#### Work required
Scan the following material for the string "Včeraj" and copy each line in which it appears.

[The data Boundary: Start]

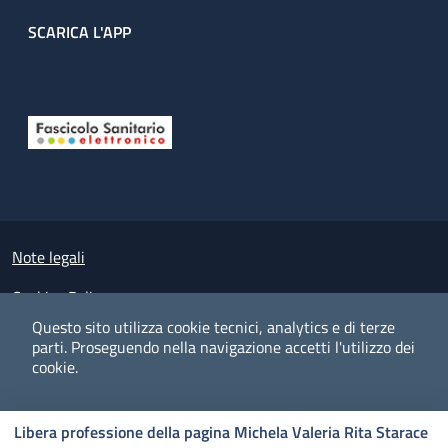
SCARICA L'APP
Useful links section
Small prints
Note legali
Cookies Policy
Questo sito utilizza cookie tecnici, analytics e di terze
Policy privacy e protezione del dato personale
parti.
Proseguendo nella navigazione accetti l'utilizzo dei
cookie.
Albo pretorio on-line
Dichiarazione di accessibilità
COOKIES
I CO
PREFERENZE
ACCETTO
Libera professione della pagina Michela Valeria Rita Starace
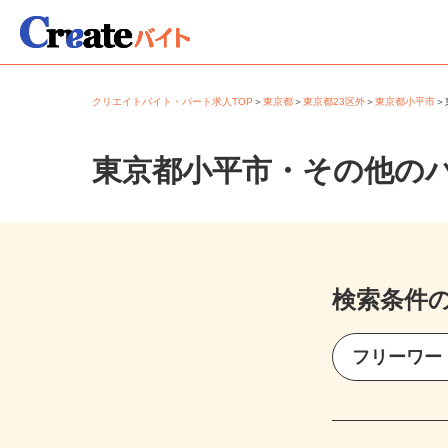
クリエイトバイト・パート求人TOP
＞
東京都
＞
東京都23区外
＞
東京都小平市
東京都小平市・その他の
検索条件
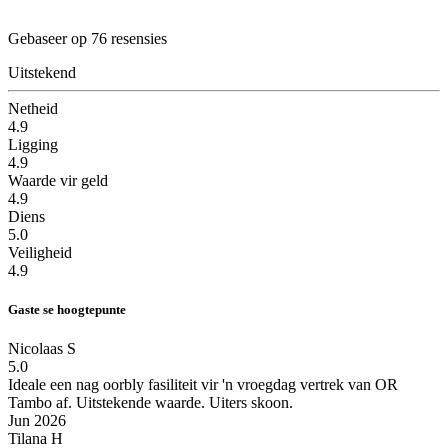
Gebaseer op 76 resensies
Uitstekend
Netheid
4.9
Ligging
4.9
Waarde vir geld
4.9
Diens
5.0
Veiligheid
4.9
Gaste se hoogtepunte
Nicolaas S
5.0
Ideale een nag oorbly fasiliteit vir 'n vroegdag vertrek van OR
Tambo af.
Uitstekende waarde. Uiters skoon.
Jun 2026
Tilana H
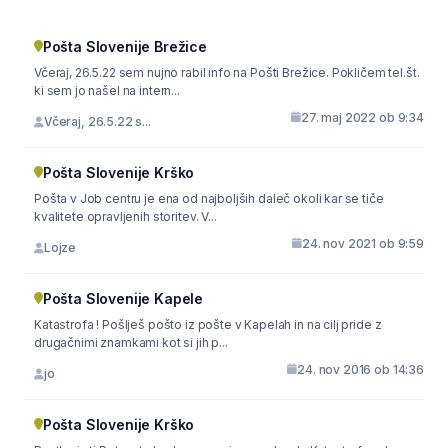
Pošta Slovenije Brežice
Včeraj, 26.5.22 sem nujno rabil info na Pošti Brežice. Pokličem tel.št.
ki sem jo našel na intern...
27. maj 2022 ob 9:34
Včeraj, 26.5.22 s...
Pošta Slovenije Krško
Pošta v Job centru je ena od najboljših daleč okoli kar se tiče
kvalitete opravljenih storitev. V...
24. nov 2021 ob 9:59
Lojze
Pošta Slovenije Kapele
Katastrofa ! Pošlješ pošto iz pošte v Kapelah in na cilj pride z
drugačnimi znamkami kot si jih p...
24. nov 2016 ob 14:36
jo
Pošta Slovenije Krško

[The data Boundary: End]
[The data Boundary: Start]

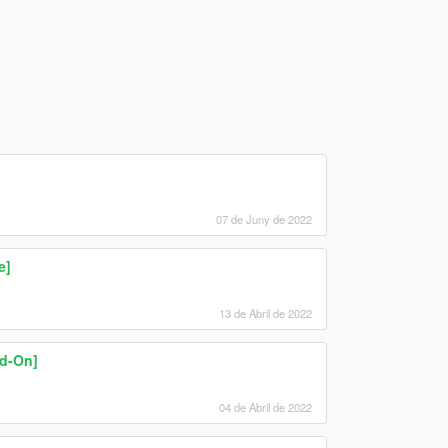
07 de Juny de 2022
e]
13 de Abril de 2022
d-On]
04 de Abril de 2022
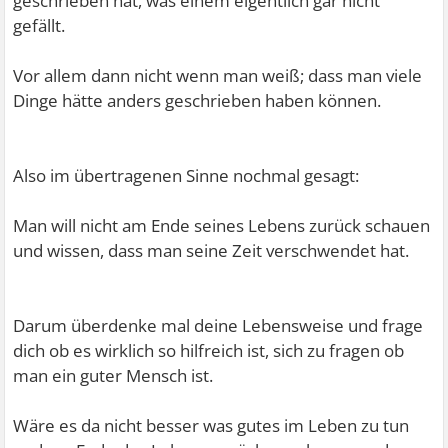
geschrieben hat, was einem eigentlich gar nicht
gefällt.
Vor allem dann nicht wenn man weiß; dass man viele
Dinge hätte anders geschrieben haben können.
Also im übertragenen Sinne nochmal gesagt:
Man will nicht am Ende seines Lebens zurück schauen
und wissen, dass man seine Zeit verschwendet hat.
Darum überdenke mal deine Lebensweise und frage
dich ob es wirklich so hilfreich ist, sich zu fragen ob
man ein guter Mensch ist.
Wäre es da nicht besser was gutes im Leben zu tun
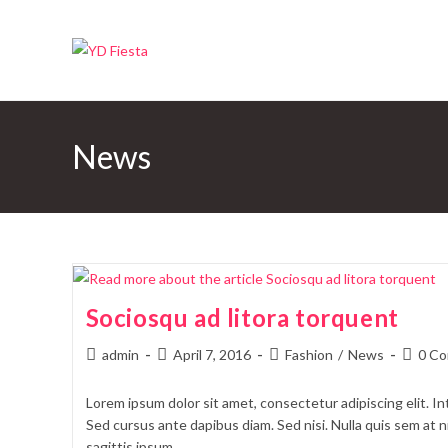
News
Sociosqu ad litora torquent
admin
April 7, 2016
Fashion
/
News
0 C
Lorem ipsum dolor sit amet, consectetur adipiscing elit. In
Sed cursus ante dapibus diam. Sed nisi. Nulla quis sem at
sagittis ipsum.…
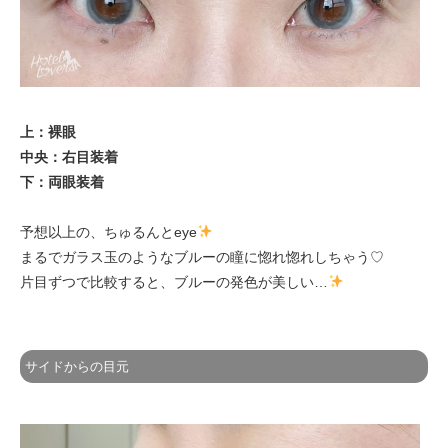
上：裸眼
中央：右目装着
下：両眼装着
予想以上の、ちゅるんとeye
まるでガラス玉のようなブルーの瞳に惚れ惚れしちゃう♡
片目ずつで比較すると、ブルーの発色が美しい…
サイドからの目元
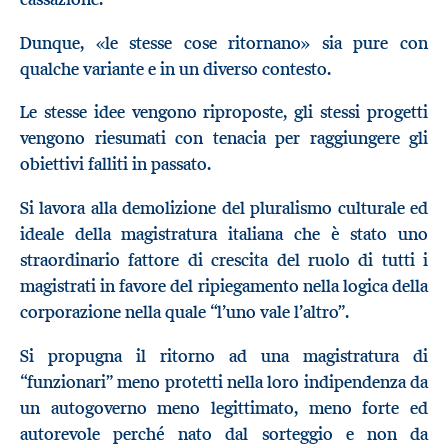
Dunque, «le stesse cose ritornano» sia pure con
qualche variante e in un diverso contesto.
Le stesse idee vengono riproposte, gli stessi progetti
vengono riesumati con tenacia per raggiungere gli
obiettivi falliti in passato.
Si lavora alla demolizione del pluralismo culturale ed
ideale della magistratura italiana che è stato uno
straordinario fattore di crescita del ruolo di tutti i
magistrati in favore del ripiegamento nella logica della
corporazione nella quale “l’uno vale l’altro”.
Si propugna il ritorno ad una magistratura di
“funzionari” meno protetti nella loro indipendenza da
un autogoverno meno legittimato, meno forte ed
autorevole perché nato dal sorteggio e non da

[The data Boundary: End]

#### Written answer
Včeraj, 26.5.22 sem nujno rabil info na Pošti Brežice. Pokličem tel.št.
Včeraj, 26.5.22 s...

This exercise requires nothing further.